Irish families could save a massive £65m in a year by switching mortgage providers, the Central Bank has revealed. - Kieran Dineen
It found one in five mortgage holders could cash in by switching to another lender.
According to their analysis 26,955 families could save more than €10,000 over the lifetime of their home loans.
And 16,000 mortgage-holders would be at least €1,000 better off in the first 12 months by shopping around. The Central Bank research found 21 per cent of mortgage-holders could switch for lower interest rates.
But the report says only 38 people a month are making this change.
This comes six months after the Irish Sun revealed the savings on offer for homeowners.
As part of our Spike The Hike campaign, we compared the prices from lenders on a 20-year €200,000 mortgage, where the Property was worth €250,000.
The Bonkers.ie study found savings of €85 a month on offer, which come to €20,400 over the lifetime of the loan.
The new research by the Central Bank, which looked at more than 500,000 mortgages shows almost half of borrowers can't save because they have tracker mortgages.
A third aren't in a position to switch either because their loan value is too small, or they are in arrears. But for 21 per cent there is no barrier and the report noted: "The cumulative available savings across all mortgages in the 12 months after switching are £65million."
Most lenders cover at least on offer for €1,000 of the legal fees, meaning it costs just €300 to change banks, it states. But Simon Moynihan of Bonkers.ie said: "You may as well be talking to the wall than asking people to change mortgages.
“Unfortunately, Irish people tend not to change. They open an account their parents' bank or one offering a student offer, and stick with it."
Fianna Fail called for the introduction of a code of conduct to help people switch providers.
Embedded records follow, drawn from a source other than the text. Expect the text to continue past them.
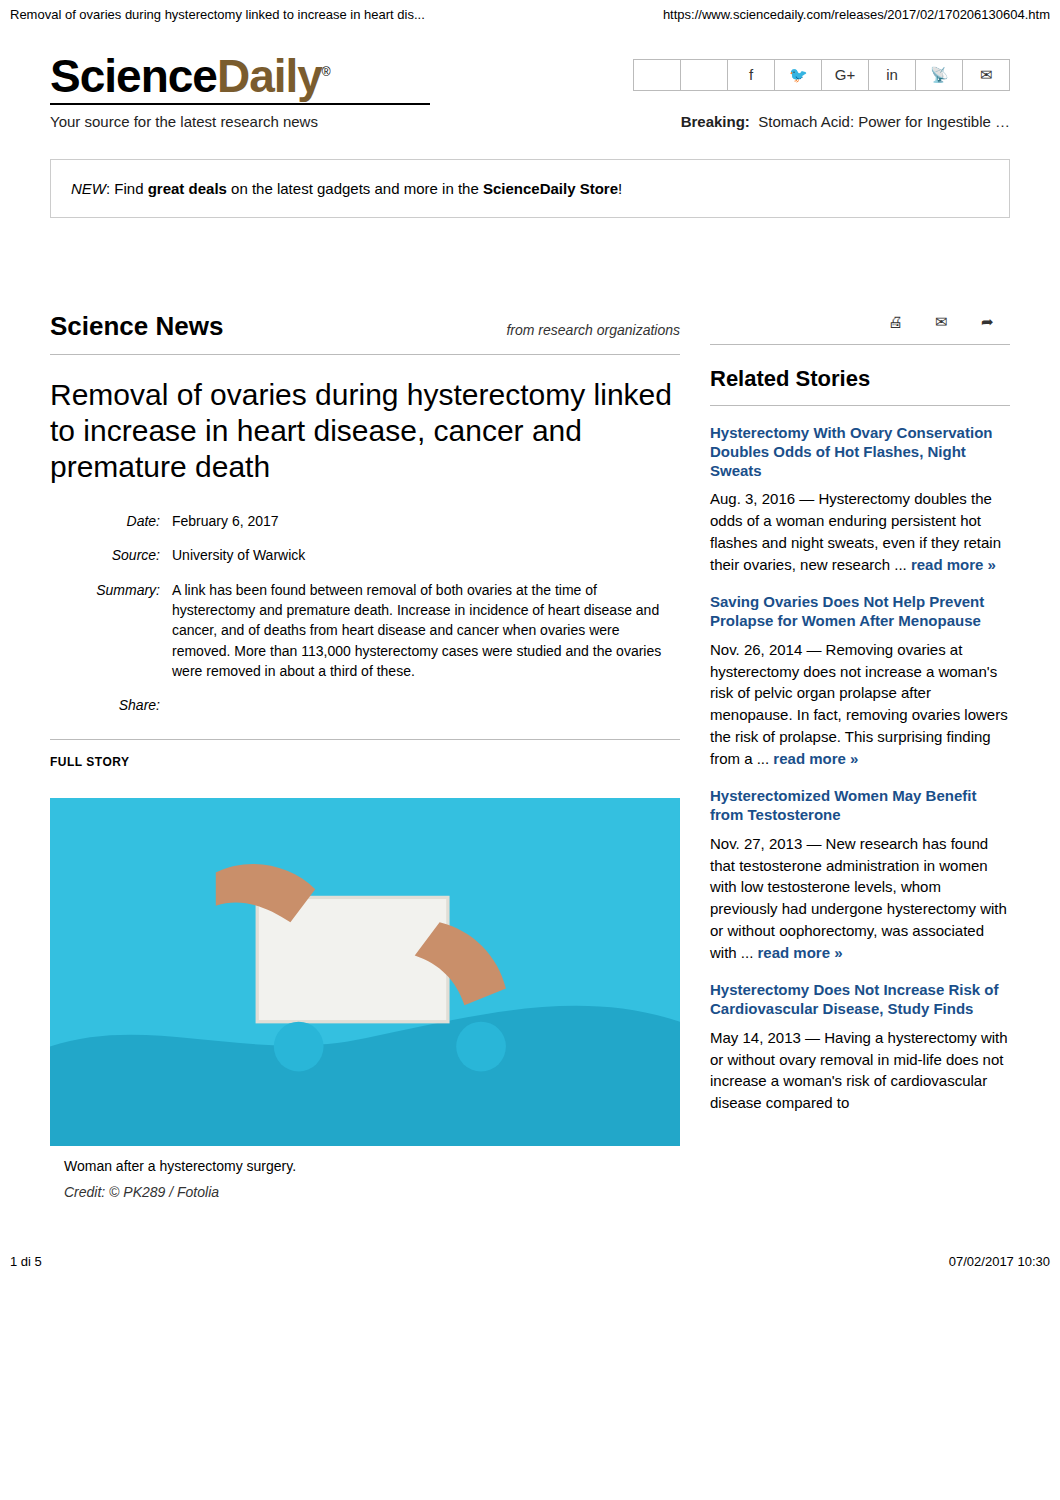Removal of ovaries during hysterectomy linked to increase in heart dis...
https://www.sciencedaily.com/releases/2017/02/170206130604.htm
Science Daily®
f 🐦 G+ in 📡 ✉
Your source for the latest research news
Breaking: Stomach Acid: Power for Ingestible …
NEW: Find great deals on the latest gadgets and more in the ScienceDaily Store!
Science News
from research organizations
Removal of ovaries during hysterectomy linked to increase in heart disease, cancer and premature death
| Date: | February 6, 2017 |
| Source: | University of Warwick |
| Summary: | A link has been found between removal of both ovaries at the time of hysterectomy and premature death. Increase in incidence of heart disease and cancer, and of deaths from heart disease and cancer when ovaries were removed. More than 113,000 hysterectomy cases were studied and the ovaries were removed in about a third of these. |
| Share: | |
FULL STORY
Woman after a hysterectomy surgery.
Credit: © PK289 / Fotolia
🖨 ✉ ➦
Related Stories
Hysterectomy With Ovary Conservation Doubles Odds of Hot Flashes, Night Sweats
Aug. 3, 2016 — Hysterectomy doubles the odds of a woman enduring persistent hot flashes and night sweats, even if they retain their ovaries, new research ... read more »
Saving Ovaries Does Not Help Prevent Prolapse for Women After Menopause
Nov. 26, 2014 — Removing ovaries at hysterectomy does not increase a woman's risk of pelvic organ prolapse after menopause. In fact, removing ovaries lowers the risk of prolapse. This surprising finding from a ... read more »
Hysterectomized Women May Benefit from Testosterone
Nov. 27, 2013 — New research has found that testosterone administration in women with low testosterone levels, whom previously had undergone hysterectomy with or without oophorectomy, was associated with ... read more »
Hysterectomy Does Not Increase Risk of Cardiovascular Disease, Study Finds
May 14, 2013 — Having a hysterectomy with or without ovary removal in mid-life does not increase a woman's risk of cardiovascular disease compared to
1 di 5
07/02/2017 10:30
Finance spokesman Deputy Michael McGrath said: "The Central Bank report on mortgage switching blows apart any lingering notion of a competitive, mortgage market in Ireland.
"The stark reality is that the banks are simply not interested in facilitating customers to move their mortgage to get lower rates.
"This report highlights the urgent need for the Central Bank to introduce a statutory code of conduct on mortgage switching.
"A strong code would provide certainty to mortgage holders about the process involved and ensure the mortgage holder's rights are protected."